# Coldwater River near Marble Lake MI



## WhoolyBugger (Aug 25, 2008)

Recently stumbled upon whatt I beleive is the coldwater river coming from Marble Lake in Quincy MI. Hooked a couple nice lm bass and was wondering if anyone knows this river. I want to know what kind of species I can expect from this creek. Trout? Pike? SM Bass? And can you float it?

Please someone help!!!!!


----------



## Harbor Hunter (Aug 19, 2007)

The Coldwater River is a few miles west of where you're talking about.It comes out of South Lake on the Randall Chain,and flows SE to Coldwater Lake.The Sauk River runs into Marble Lake,Fisher Creek enters Marble Lake in the SE corner of the lake.The outlet from Marble Lake may be what you're referring to,I believe this is also known as the Sauk River,it flows SW through Middle Lake,Archer Lake,Lake Bartholomew,Wright lake,East Long Lake,and then finally into Coldwater Lake.All the outlet streams,canals,and small streams in this area offer pretty decent fishing for largemouth and pike.


----------



## WhoolyBugger (Aug 25, 2008)

Nice! Thanks and I do believe thats the area! The fiance has a family cottage Just south of the dam/release that I mentioned. Still learning the area and have had marginal success in Marble.


----------



## roger23 (Mar 7, 2007)

try the Tip Town in the winter,,,I have caught a lot of fish in Marble and the chain over the past 60 years,,summer is a pain with all the jet ski's ,so we fish early and late when the boat traffic slows down ,,Ice fishing is pretty good,Gills and Crappies


----------



## WhoolyBugger (Aug 25, 2008)

Thanks Roger! I feel ya on the boat traffic in the summer... I usually stay in turtle bay on my kayak during warm months. This winter I plan on drilling some holes in the ice around the mouth of the bay and some deeper holes. Last spring I got northerns, grass pickerel, LM, and bowfin. I am amazed at the different species in Marble. Big gar have been spotted just off shore from the cabin too. I have to ask though- Tip Town? What is that?


----------



## roger23 (Mar 7, 2007)

WhoolyBugger said:


> Thanks Roger! I feel ya on the boat traffic in the summer... I usually stay in turtle bay on my kayak during warm months. This winter I plan on drilling some holes in the ice around the mouth of the bay and some deeper holes. Last spring I got northerns, grass pickerel, LM, and bowfin. I am amazed at the different species in Marble. Big gar have been spotted just off shore from the cabin too. I have to ask though- Tip Town? What is that?

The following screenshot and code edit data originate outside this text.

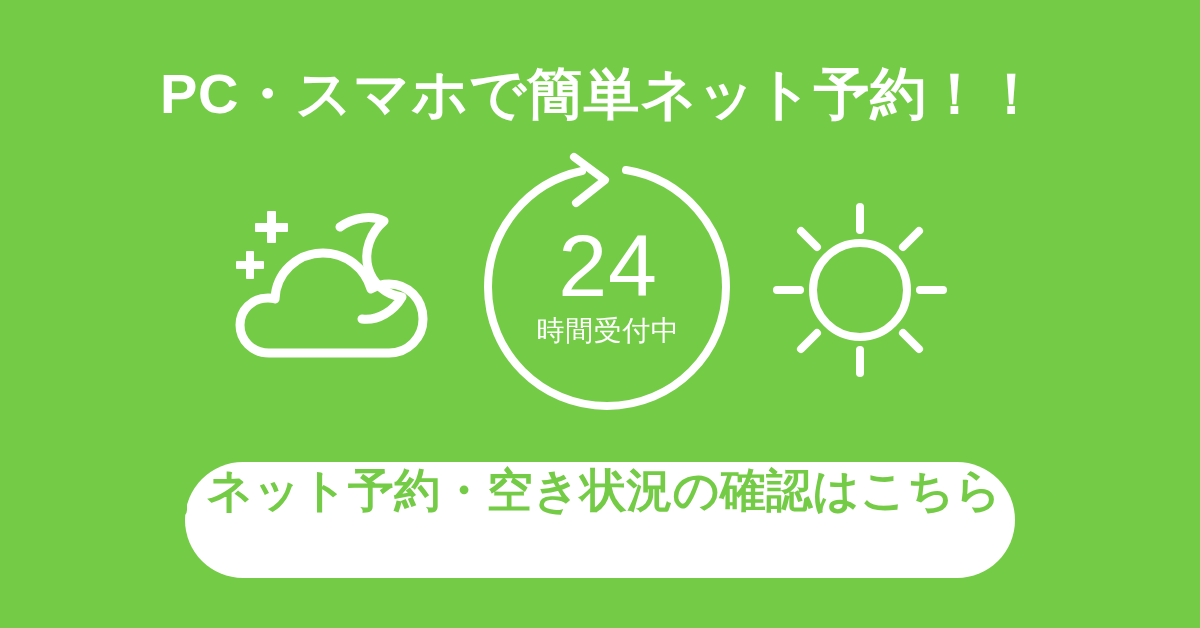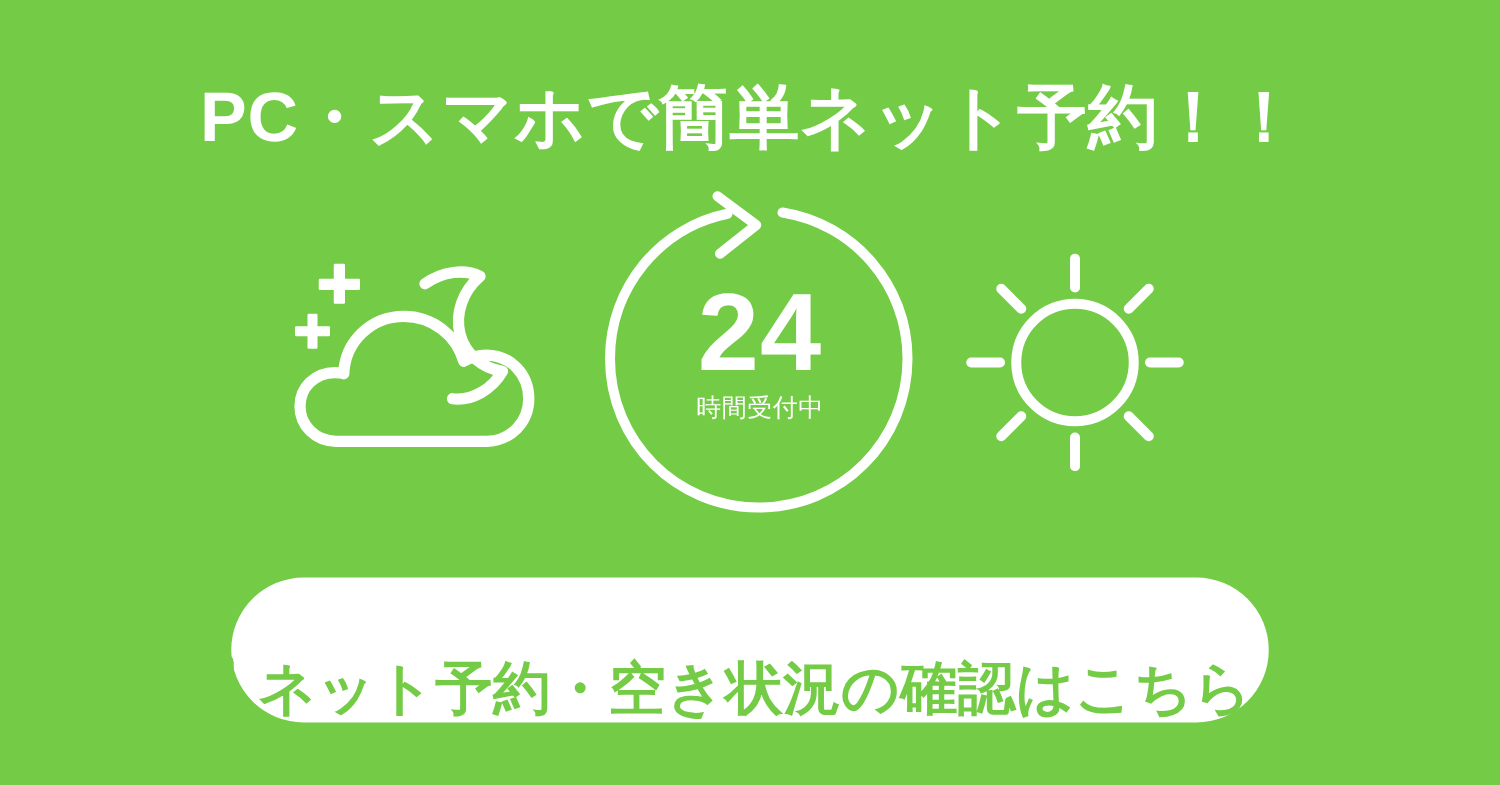--- a/index.html
+++ b/index.html
@@ -65,49 +65,49 @@
     height: 175px;
   }
   .icon-clock .clock-num {
     position: absolute;
     left: 0;
     top: 72px;
     width: 260px;
     text-align: center;
     color: #ffffff;
     font-size: 88px;
-    font-weight: 700;
+    font-weight: 400;
     line-height: 1;
     letter-spacing: 0.01em;
   }
   .icon-clock .clock-label {
     position: absolute;
     left: 0;
     top: 167px;
     width: 260px;
     text-align: center;
     color: #ffffff;
-    font-size: 20px;
+    font-size: 28px;
     font-weight: 500;
     line-height: 1;
     letter-spacing: 0.02em;
     white-space: nowrap;
   }
 
   
   .cta {
     position: absolute;
     left: 185px;
     top: 462px;
     width: 830px;
     height: 116px;
     background: #ffffff;
     border-radius: 58px;
     display: flex;
-    align-items: flex-end;
+    align-items: flex-start;
     justify-content: center;
     text-decoration: none;
     box-sizing: border-box;
   }
   .cta-inner {
     display: flex;
     align-items: center;
     gap: 18px;
   }
   .cta-phone {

Tip up Town ,,I screwed up...it is a big ice fishing party on the Ice,,I don't know if they still do it ,,usually depends on weather,,,,

Quincy Tip-Up Festival 

January 29 & 30, 2011

January 28 & 29, 2012

Tip-Up Island

Quincy, Michigan
The Quincy Chain of Lakes Tip-Up Festival invites you to the Festival located on Marble Lake since the late 1950&#8217;s! The festival offers family fun for everyone from snowmobile and quad racing to fishing contests for adults and kids to wood cutting contests, tug-o-war pulls and a corn hole tournament as well as special games just for kids! The pavilion will hold a craft show and great eats for breakfast, lunch and dinner! The popular polar bear splash is in its 30th year! Please join us for a weekend of family fun! For more information contact Bill Price at 517-617-4982.


----------



## WhoolyBugger (Aug 25, 2008)

Oh I see.. Gotcha! That should be fun. Thanks for the info...


----------